## [TASK REQUIREMENTS]
Report each line of the listing below that holds "Pajak".

○ ○ ○ ○

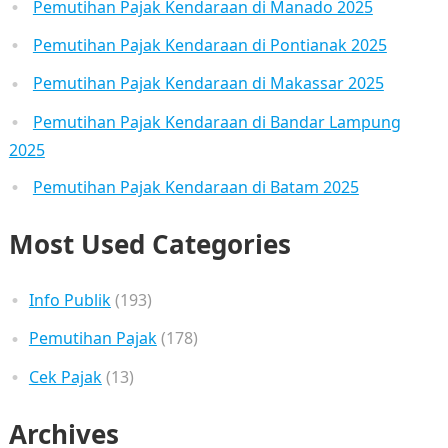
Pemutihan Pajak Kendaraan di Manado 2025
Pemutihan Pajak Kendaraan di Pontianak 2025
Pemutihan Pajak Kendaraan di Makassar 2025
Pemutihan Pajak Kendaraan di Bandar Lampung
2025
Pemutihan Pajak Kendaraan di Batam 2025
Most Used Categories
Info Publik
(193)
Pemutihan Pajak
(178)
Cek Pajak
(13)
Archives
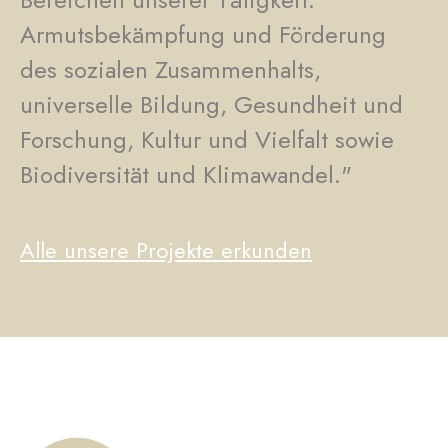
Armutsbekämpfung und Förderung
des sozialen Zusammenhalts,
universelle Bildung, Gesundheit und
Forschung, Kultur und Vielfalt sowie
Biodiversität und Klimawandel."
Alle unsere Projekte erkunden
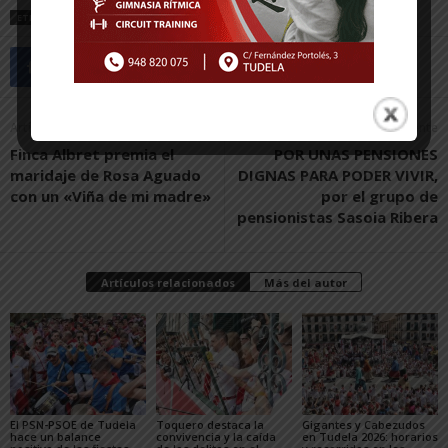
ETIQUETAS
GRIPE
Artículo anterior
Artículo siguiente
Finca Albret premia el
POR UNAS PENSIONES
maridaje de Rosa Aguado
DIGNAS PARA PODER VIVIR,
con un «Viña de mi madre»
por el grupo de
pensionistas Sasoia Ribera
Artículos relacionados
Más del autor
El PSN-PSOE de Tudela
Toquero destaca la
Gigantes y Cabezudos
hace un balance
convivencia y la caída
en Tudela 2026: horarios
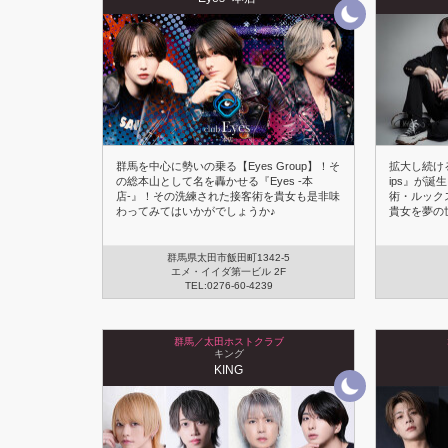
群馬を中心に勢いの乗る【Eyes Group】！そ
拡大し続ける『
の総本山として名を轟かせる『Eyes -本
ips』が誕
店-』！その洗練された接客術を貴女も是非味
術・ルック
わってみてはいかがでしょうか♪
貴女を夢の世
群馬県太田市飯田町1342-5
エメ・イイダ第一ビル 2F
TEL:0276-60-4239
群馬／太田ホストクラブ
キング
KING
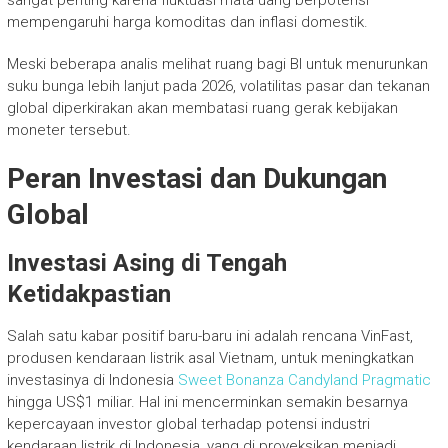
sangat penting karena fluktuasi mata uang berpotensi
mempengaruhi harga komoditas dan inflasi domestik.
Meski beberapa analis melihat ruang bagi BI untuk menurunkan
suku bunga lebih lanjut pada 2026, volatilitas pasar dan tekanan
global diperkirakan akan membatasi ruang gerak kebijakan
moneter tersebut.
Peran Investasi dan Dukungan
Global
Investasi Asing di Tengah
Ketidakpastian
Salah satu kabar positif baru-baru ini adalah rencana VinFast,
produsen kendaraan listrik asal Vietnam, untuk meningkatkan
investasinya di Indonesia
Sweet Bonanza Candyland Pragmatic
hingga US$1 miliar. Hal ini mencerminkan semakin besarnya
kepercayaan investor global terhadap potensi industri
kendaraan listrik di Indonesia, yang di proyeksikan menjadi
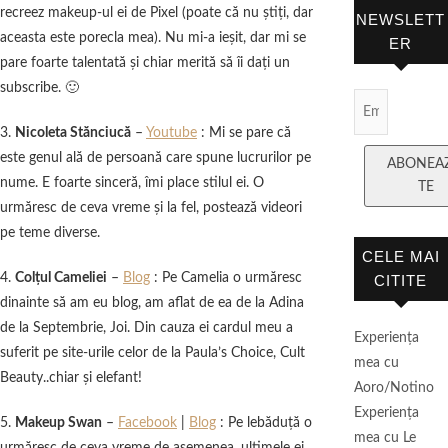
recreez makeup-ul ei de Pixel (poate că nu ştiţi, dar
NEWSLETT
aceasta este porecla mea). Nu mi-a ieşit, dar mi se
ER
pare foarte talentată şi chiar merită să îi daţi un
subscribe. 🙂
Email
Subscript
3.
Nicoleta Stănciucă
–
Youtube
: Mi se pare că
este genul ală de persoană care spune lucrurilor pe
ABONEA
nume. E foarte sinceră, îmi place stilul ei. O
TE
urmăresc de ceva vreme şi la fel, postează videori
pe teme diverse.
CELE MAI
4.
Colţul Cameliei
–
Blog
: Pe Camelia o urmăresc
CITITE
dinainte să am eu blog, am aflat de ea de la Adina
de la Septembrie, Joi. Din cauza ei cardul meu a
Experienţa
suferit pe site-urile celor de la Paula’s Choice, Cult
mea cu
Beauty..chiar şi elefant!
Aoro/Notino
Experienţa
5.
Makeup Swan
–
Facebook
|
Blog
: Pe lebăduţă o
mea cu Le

○ ○ ○ ○

## [ANSWER]
Pemutihan Pajak Kendaraan di Manado 2025
Pemutihan Pajak Kendaraan di Pontianak 2025
Pemutihan Pajak Kendaraan di Makassar 2025
Pemutihan Pajak Kendaraan di Bandar Lampung
Pemutihan Pajak Kendaraan di Batam 2025
Pemutihan Pajak
Cek Pajak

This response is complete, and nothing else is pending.